Profile: Former Fogarty Fellow now leads World Health Organization (WHO) disease elimination program
November/ December 2021 | Volume 20 Number 6
By Mariah Felipe
One of the participants in Fogarty’s inaugural cohort of Scholars and Fellows in 2004 didn’t have a well-formed career plan, but serendipity and preparation have led to his success. “I never had a good sense of where I wanted to go,” said Dr. Jose Hagan. “I just saw the opportunities that were immediately in front of me and appreciated where they might take me next.”
Hagan’s global health career path has led him to the CDC. Currently, he is on detail to the WHO’s Europe office, where he is team lead for control and elimination of vaccine-preventable diseases. He credits his Fogarty experience for clarifying his interest in global health. “The fellowship was a very influential part of my early career,” he said. “Once I realized the impact an academic partnership with a host country could have on real public health outcomes, I started on an academic research career in global infectious diseases.”
His initial Fogarty research project was part of a clinical trial by the Botswana-Harvard AIDS Institute Partnership to find ways to prevent mother-to-child transmission of HIV. They found that adding single-dose nevirapine on top of short-course zidovudine was much more likely to lead to undetectable HIV viral load in breastmilk. During his fellowship, Hagan gained knowledge of the fundamentals of lab virology, was exposed to an array of basic epidemiology and public health concepts, and completed some online coursework. But he said the most important benefits occurred in the margins. “I learned so much from networking and just from being exposed to global academic health as a career track.”

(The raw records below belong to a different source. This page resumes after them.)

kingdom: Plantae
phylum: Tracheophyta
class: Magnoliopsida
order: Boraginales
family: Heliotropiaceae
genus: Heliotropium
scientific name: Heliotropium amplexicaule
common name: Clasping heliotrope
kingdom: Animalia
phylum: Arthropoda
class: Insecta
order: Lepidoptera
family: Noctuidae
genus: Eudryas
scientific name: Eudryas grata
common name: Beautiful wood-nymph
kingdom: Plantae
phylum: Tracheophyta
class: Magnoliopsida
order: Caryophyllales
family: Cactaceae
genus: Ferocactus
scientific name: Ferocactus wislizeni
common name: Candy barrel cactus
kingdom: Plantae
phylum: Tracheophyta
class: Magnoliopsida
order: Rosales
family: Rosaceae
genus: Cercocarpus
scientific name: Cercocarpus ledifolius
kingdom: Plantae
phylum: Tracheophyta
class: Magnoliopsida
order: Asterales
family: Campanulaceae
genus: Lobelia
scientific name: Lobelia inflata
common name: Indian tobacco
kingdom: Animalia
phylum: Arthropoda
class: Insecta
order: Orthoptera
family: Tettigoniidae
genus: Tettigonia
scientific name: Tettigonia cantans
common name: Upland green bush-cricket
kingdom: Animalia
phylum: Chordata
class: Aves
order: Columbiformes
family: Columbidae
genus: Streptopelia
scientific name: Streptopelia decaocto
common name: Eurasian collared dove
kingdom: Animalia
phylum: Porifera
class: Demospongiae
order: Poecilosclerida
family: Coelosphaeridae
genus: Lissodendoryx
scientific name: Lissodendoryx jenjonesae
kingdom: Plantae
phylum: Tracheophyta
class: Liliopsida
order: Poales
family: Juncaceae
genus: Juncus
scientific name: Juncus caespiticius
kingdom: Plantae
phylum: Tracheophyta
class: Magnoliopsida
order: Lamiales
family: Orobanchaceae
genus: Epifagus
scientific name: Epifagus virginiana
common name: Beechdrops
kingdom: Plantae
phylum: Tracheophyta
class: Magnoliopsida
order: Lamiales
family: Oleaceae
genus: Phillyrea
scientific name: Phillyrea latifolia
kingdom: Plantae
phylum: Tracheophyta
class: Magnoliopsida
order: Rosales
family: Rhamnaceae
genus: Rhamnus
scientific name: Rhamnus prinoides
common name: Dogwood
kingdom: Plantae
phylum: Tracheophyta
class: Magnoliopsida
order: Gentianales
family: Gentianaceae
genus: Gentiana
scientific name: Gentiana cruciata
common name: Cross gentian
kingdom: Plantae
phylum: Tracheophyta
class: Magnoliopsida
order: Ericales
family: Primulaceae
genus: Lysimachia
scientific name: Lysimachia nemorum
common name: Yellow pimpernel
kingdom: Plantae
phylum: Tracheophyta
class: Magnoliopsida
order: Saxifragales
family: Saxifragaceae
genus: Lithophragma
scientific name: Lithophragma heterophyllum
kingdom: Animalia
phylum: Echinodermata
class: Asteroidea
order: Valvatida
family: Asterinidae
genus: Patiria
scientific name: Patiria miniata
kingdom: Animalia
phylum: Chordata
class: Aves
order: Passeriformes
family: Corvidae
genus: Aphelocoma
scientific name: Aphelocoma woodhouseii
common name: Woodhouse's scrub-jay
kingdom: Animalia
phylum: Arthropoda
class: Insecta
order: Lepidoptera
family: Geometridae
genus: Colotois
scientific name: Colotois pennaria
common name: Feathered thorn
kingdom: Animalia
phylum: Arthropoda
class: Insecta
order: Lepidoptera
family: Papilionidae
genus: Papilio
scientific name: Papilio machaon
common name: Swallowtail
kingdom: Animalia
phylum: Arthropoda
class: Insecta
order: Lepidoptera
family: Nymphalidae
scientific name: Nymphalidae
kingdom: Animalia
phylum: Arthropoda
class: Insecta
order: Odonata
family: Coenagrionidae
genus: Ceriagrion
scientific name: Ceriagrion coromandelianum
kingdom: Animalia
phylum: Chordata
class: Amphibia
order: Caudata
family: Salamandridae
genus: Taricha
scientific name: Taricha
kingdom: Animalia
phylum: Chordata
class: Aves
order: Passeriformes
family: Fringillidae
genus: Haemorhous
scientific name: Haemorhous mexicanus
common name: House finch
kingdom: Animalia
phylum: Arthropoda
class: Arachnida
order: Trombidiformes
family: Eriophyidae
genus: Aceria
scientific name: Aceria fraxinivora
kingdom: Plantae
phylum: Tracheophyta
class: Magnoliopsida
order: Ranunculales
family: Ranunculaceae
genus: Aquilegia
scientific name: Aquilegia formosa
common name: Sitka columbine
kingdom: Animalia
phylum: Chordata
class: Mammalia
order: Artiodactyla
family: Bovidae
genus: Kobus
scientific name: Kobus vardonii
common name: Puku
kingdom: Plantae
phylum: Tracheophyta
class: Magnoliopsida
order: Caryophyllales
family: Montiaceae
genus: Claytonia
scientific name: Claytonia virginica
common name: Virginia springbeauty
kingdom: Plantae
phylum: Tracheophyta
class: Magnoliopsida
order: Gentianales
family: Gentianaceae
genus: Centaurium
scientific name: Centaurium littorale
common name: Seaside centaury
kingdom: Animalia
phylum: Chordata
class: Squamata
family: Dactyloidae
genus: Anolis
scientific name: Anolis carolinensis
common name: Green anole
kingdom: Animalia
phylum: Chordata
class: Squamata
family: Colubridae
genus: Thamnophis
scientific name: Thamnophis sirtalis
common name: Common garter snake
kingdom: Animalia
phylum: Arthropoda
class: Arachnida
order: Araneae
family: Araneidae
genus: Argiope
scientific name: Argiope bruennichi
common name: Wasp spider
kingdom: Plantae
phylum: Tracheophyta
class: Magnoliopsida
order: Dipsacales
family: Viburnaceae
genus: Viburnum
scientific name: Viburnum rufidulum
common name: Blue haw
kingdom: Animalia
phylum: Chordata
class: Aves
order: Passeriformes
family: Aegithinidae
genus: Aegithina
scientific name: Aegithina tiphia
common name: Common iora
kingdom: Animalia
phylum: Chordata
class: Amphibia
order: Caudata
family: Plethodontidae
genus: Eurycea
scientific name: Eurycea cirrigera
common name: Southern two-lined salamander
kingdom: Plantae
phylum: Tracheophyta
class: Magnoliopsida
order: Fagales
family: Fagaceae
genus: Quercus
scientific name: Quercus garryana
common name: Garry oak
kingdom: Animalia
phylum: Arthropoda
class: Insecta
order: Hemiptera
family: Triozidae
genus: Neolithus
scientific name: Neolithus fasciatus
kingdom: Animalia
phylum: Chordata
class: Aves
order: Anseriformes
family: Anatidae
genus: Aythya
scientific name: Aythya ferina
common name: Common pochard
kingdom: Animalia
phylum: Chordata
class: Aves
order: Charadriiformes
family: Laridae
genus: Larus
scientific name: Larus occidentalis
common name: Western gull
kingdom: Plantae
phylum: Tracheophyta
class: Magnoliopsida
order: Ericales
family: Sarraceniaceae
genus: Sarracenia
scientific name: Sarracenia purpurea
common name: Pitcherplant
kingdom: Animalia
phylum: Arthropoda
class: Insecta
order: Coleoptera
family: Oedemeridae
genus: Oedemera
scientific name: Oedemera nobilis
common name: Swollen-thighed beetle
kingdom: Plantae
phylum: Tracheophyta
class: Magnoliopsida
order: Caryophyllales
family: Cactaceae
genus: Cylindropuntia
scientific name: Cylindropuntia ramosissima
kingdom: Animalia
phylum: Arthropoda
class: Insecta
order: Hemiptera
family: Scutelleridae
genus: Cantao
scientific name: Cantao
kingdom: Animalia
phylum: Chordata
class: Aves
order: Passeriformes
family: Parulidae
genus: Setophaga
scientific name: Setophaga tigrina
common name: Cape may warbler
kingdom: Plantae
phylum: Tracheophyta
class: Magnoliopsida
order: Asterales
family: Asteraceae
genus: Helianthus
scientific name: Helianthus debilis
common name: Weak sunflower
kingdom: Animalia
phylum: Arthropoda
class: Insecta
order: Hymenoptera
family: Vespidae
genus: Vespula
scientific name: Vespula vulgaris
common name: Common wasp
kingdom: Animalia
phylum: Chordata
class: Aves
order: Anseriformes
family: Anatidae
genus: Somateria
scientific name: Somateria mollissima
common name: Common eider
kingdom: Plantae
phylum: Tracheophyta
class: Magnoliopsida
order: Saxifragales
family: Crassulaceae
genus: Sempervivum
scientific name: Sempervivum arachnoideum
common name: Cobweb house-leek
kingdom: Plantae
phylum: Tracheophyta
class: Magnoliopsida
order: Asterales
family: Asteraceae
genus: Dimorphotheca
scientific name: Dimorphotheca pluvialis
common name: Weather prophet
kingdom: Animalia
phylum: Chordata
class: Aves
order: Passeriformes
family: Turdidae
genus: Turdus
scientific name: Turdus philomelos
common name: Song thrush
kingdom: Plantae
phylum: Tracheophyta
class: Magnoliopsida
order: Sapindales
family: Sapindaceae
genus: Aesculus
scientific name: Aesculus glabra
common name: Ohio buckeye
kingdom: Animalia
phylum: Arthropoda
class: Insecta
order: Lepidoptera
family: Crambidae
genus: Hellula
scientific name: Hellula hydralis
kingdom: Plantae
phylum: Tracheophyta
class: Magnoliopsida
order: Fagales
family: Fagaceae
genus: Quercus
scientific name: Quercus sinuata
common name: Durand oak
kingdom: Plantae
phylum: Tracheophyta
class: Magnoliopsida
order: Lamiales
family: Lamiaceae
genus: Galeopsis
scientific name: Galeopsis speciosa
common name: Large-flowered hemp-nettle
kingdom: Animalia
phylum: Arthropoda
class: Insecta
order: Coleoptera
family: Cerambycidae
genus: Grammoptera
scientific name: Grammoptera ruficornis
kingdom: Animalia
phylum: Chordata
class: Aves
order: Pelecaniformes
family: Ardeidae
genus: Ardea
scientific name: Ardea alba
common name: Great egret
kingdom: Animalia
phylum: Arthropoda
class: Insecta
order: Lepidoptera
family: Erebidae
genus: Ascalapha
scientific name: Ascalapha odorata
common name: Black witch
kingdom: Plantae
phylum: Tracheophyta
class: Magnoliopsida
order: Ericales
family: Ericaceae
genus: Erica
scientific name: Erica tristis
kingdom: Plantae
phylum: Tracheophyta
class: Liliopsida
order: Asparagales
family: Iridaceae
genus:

In 2011, he traveled to Brazil on a second Fogarty fellowship, this time benefitting from the research partnership between Yale University and the Oswaldo Cruz Foundation (FIOCRUZ), Brazil’s leading public health biomedical research institution. There he immersed himself in infectious disease epidemiology and had the opportunity to mentor trainees and Fogarty Scholars as a junior research faculty member.
Since then, Hagan has served in many different roles.
He joined the CDC’s Epidemic Intelligence Service at the height of an Ebola epidemic in West Africa. He soon found himself deployed to a remote corner of Liberia, where he helped lead the investigation of an Ebola cluster in a small village there. “The Ebola epidemic was tragic—but as a young epidemiologist, it was such a formative experience to be in the field and on the front lines of that crisis,” he recalled. “I was just in the right place at the right time.”
In Hagan’s current position, he has helped countries in Europe respond to COVID-19, which has taxed its institutions and created barriers for public health, including routine immunization. “The pandemic has also helped seed a minefield of vaccine misinformation,” Hagan observed. “Together, these factors have made it harder to reach children on the margins who may be chronically left out from the benefit of vaccines.”
Looking back at the nearly two decades of the Fogarty fellowship program, Hagan said its impact has been significant. “It’s led to a new generation of NIH-funded global health researchers. For others—like myself—it provided a foundation in global public health that took us on other paths to leadership.”
Hagan encouraged those considering a global health career to remain flexible. “Be open!” he said. “There's a universe of possible ways a person's career can go. My first Fogarty fellowship was based on basic HIV lab research, but I did not become an HIV virologist, instead I took away core skills, exposure to mentors and learned how clinical trials are done. So, be open to what you can learn from the opportunities you have and watch for what that next step will be because something always leads to something else.”